On 20 October 1655, Janusz Radziwiłł signed an agreement with the Swedes at his castle at Kėdainiai. According to the treaty, signed by over 1,000 members of the Lithuanian nobility, the Polish–Lithuanian Union was declared null and void. In exchange for military assistance against Russia, the Grand Duchy of Lithuania would become a protectorate of Sweden, with a personal union joining both states.

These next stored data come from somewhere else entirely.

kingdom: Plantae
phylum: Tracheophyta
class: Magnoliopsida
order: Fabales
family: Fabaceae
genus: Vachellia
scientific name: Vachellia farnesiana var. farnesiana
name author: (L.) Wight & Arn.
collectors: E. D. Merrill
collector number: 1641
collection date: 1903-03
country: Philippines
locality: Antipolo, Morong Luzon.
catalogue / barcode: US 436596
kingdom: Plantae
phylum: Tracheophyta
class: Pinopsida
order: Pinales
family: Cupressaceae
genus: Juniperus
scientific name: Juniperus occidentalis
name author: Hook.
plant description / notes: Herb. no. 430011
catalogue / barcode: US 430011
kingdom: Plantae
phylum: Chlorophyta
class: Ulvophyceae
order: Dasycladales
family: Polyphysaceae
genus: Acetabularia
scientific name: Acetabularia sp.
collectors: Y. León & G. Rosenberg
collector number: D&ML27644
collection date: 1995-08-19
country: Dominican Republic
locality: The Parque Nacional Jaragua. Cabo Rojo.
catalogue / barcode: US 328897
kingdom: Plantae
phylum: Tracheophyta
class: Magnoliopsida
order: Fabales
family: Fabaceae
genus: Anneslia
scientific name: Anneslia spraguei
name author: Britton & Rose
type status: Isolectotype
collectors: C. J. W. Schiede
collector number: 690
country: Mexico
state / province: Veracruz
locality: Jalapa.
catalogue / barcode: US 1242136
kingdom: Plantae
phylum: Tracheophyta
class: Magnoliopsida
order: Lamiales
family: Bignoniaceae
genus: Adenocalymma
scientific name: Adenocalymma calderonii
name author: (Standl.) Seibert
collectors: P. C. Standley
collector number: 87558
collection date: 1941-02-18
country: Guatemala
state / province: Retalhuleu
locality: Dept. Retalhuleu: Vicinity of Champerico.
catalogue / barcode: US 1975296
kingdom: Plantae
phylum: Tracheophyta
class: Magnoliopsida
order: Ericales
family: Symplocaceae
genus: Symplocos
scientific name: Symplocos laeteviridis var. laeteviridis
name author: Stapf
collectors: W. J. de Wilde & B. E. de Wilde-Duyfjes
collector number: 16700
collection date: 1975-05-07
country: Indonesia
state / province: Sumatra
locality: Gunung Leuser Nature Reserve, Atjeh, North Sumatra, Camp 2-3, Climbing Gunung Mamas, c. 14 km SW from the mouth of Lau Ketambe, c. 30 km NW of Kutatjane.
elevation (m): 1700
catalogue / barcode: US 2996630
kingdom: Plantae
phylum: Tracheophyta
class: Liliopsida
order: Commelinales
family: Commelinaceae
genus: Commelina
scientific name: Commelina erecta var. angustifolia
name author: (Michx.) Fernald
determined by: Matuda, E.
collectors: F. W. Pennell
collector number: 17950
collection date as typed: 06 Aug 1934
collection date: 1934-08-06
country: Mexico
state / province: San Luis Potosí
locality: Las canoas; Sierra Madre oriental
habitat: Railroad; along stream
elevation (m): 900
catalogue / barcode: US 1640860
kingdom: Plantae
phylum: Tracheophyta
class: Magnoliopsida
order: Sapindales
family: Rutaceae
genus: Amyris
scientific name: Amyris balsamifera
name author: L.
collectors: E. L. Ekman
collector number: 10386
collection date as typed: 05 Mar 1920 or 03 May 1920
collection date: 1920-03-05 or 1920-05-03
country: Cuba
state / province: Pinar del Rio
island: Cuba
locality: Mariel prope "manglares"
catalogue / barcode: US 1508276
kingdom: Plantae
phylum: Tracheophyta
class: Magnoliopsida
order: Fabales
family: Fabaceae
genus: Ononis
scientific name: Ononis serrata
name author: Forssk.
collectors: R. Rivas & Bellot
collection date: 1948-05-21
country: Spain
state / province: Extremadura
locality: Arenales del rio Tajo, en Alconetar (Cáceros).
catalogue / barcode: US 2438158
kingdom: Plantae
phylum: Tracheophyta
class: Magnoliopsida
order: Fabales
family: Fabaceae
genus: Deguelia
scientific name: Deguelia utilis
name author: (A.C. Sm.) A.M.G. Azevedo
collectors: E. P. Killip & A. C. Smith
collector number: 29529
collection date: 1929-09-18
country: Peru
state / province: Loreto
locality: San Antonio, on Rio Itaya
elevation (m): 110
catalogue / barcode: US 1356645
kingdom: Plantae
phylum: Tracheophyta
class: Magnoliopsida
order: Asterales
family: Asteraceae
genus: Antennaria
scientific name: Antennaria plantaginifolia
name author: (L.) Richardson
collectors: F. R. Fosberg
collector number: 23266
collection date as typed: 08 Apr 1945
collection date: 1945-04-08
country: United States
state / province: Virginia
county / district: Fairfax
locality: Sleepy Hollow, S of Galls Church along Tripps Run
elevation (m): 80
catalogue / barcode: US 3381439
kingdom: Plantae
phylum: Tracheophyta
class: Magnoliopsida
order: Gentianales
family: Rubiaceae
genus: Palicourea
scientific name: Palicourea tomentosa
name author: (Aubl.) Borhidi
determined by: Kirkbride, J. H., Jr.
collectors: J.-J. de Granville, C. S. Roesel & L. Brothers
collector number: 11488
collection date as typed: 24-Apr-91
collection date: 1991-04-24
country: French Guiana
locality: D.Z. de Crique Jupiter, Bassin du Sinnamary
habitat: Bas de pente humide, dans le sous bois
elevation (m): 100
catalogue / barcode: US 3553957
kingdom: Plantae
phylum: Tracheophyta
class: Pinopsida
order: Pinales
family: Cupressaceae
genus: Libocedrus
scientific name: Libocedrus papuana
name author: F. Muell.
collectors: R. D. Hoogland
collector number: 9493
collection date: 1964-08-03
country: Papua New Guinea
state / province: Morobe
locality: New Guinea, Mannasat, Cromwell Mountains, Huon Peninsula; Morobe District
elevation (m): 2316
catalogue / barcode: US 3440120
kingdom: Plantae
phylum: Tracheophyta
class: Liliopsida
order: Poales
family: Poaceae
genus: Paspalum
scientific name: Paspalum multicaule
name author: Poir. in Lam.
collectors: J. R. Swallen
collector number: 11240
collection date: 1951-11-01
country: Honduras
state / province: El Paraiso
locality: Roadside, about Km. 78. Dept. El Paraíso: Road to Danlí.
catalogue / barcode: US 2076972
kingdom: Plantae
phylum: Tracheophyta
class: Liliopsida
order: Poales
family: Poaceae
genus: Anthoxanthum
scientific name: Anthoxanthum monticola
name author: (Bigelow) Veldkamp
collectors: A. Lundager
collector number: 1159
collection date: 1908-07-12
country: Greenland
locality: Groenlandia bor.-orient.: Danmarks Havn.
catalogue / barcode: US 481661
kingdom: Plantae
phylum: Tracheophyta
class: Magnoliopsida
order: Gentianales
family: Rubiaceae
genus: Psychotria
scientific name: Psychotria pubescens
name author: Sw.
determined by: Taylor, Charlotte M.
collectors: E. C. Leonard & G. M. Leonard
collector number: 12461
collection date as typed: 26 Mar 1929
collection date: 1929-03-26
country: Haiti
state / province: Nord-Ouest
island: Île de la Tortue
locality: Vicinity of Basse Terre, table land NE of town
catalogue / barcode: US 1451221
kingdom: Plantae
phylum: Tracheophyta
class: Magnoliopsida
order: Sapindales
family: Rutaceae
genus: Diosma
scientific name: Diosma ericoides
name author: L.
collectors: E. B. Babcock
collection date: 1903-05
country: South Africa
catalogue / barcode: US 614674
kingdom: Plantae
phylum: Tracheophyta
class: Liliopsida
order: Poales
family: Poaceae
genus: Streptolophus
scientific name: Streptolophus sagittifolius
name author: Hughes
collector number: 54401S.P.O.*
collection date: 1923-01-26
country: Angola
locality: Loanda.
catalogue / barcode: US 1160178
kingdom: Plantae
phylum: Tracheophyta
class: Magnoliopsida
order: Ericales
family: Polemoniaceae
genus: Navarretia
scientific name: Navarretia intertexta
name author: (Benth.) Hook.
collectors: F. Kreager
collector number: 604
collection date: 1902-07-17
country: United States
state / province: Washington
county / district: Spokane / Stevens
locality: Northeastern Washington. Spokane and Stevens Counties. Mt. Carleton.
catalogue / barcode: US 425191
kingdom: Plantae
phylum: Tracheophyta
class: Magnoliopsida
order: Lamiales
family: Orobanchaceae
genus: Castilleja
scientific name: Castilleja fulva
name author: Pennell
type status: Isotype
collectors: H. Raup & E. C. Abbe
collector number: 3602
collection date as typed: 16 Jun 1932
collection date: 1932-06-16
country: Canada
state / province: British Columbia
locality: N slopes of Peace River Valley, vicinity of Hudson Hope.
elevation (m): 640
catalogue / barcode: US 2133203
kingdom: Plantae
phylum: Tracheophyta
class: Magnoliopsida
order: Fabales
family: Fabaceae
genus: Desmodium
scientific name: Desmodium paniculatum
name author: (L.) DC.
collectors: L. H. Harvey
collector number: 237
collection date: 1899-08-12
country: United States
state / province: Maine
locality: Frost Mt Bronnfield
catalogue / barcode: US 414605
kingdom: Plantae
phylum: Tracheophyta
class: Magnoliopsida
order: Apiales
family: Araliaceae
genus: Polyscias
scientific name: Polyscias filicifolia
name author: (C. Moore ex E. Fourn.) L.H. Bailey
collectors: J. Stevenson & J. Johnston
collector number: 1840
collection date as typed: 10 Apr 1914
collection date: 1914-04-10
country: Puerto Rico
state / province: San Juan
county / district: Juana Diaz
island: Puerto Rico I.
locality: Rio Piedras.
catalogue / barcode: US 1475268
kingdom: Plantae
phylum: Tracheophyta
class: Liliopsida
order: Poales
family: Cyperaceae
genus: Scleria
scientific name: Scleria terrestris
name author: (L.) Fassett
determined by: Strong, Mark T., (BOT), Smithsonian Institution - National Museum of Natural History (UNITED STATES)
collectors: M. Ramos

In Lithuania, the king was to be represented by his governor (Magnus Gabriel De la Gardie, later Bengt Skytte with the title of legate), who did not have to be a citizen of the Grand Duchy. He was to be assisted in governing by deputies, three from each powiat. The armies were to be united, the nobility lost the right to free election and influence over declaring war and making peace. Other rights and religious freedoms were preserved. In addition, The Family would be given two sovereign principalities carved from its lands within the Grand Duchy, and the Lithuanian nobility would retain its liberties and privileges. Janusz Radziwiłł signed a private agreement with the Swedes, under which he received large territorial concessions and revenues; his nephew Bogusław similarly, but on a smaller scale.

=== Aftermath ===
The signing of the Kėdainiai Treaty strengthened Swedish rule in Lithuania in the short term and weakened the forces loyal to the Commonwealth and John II Casimir. King John II Casimir, who was staying in Silesia, took Paweł Sapieha's confederates into the pay of the Crown treasury. On September 10, he granted them the traitors' estates in Lithuania. Instead of attempting to join the royal forces, they began plundering Radziwiłł's estates. They then entered into negotiations with Moscow, proposing a truce. This had little effect, and after October 20 Moscow took a further offensive, defeating Sapieha's troops. At the same time, Paweł Sapieha maintained contacts with the Swedes, through the Swedish envoy Jan Fryderyk Sapieha. He eventually accepted the Swedish king's protection on December 5.

Its main proponent, Janusz Radziwiłł, died only two months after it was signed, on 31 December at Tykocin Castle, which was then besieged by forces loyal to the King of Poland and the Grand Duke of Lithuania, John II Casimir. The castle was soon taken by Paweł Jan Sapieha, who immediately succeeded Janusz Radziwiłł to the office of Grand Hetman of Lithuania.

The tide of the war soon turned and a popular uprising in Poland broke the power of the Swedish army. The Swedish occupation of Lithuania sparked a similar uprising in Lithuania. The Swedish defeat and the eventual retreat from the territories of the Commonwealth abruptly ended the plans of Janusz's cousin Bogusław, who lost his army in the Battle of Prostki and died in exile in Königsberg on 31 December 1669.

With the passing of both cousins, the Radziwiłł family fortunes waned. Bogusław became commonly known as Gnida ("Louse") by his fellow nobles, and Janusz was called Zdrajca ("Traitor"). Their treason against the Commonwealth largely overshadowed the deeds of the next generation's numerous other family members, including Michał Kazimierz Radziwiłł (1625–1680), who served faithfully against the Swedes.

==Assessment==

Although seen as an act of treason by contemporaries, modern views on the Swedish–Lithuanian accord differ. Some argue that the arrangement with the Swedes was made by Janusz Radziwiłł not out of greed and the political ambition, but rather out of Realpolitik. According to another theory, Janusz Radziwiłł was merely attempting to secure a strong ally against Russia. The Grand Duchy of Lithuania lacked the resources to fight a war on two fronts, and the Polish Crown, which now had its own serious problems and could supply only trifling amounts of money and military forces. However, some Lithuanian intellectuals during the National Revival, including Maironis, praised the Lithuanian nobility for trying to secede from Poland and secure the sovereignty of Lithuania. In 1995, Lithuania and Sweden have celebrated the 340th anniversary of the union as a symbol of friendship and historical bonds shared by the two countries.